[Consigne 1]:
Recopiez les données depuis leur début jusqu'à la ligne contenant « et permettez-moi de », incluse, en substituant « policiers » à « gendarmes » et sans rien changer d'autre.

[Texte à lire]:
* * * * * * *

J.-P. Elkabbach-. Valenciennes accueille le président de la République. La ville compte, comme ailleurs, des chômeurs en fin de droits, qui sont angoissés sur leur sort. Est-ce que, ce matin, vous annoncez que vous supprimez ou vous modifiez votre réforme contestée de l'ASS, l'Allocation de solidarité spécifique ?
- "Cela fait plusieurs semaines que nous discutons avec l'UMP, en particulier avec P. Méhaignerie et J. Barrot, sur la manière de rendre la plus efficace possible cette réforme. D'abord, on ne supprime pas l'ASS, contrairement à ce que disent certains et notamment le président de l'UDF. L'ASS est maintenue pour les chômeurs qui ont plus de 55 ans, sans limite, et pour les autres, ce que nous voulons faire, c'est..."
Vous la gardez l'année prochaine ou vous la gardez en permanence ?

* * * * * * *

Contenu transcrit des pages
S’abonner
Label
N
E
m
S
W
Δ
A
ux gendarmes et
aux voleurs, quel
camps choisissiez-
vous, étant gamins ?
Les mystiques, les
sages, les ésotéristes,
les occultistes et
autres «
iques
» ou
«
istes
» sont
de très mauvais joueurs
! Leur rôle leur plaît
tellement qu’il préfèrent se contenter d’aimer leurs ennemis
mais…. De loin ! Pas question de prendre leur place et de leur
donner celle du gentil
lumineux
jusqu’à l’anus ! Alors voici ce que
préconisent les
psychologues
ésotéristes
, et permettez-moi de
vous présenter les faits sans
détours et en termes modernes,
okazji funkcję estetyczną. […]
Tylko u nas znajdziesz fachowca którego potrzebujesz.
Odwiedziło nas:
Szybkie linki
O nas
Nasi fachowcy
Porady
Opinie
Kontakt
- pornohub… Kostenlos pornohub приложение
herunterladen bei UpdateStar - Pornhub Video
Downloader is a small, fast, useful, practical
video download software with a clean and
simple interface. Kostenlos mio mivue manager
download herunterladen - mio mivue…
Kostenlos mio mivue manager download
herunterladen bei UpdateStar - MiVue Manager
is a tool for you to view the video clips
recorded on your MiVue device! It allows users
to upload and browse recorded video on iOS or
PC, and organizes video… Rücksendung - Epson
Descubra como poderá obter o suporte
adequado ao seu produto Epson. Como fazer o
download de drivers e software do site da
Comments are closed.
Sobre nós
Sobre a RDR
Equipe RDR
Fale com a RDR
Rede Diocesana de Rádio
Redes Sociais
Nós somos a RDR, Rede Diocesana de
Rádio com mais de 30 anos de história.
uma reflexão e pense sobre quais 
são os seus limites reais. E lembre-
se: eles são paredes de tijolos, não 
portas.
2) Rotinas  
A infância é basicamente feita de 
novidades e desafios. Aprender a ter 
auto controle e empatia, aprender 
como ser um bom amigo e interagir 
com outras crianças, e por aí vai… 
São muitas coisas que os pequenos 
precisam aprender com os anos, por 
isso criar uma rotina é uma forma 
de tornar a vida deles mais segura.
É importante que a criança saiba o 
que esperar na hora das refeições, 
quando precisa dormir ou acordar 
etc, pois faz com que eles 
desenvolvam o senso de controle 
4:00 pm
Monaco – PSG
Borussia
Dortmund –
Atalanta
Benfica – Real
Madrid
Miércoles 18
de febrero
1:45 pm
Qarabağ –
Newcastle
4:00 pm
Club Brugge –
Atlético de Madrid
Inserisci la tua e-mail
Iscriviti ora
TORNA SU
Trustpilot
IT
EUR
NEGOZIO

* * * * * * *

[Consigne 2]:
Relevez tous les sigles qui figurent dans le texte.

[Réponse rédigée 1]:
S’abonner
Label
N
E
m
S
W
Δ
A
ux policiers et
aux voleurs, quel
camps choisissiez-
vous, étant gamins ?
Les mystiques, les
sages, les ésotéristes,
les occultistes et
autres «
iques
» ou
«
istes
» sont
de très mauvais joueurs
! Leur rôle leur plaît
tellement qu’il préfèrent se contenter d’aimer leurs ennemis
mais…. De loin ! Pas question de prendre leur place et de leur
donner celle du gentil
lumineux
jusqu’à l’anus ! Alors voici ce que
préconisent les
psychologues
ésotéristes
, et permettez-moi de

[Réponse rédigée 2]:
ASS, UMP, UDF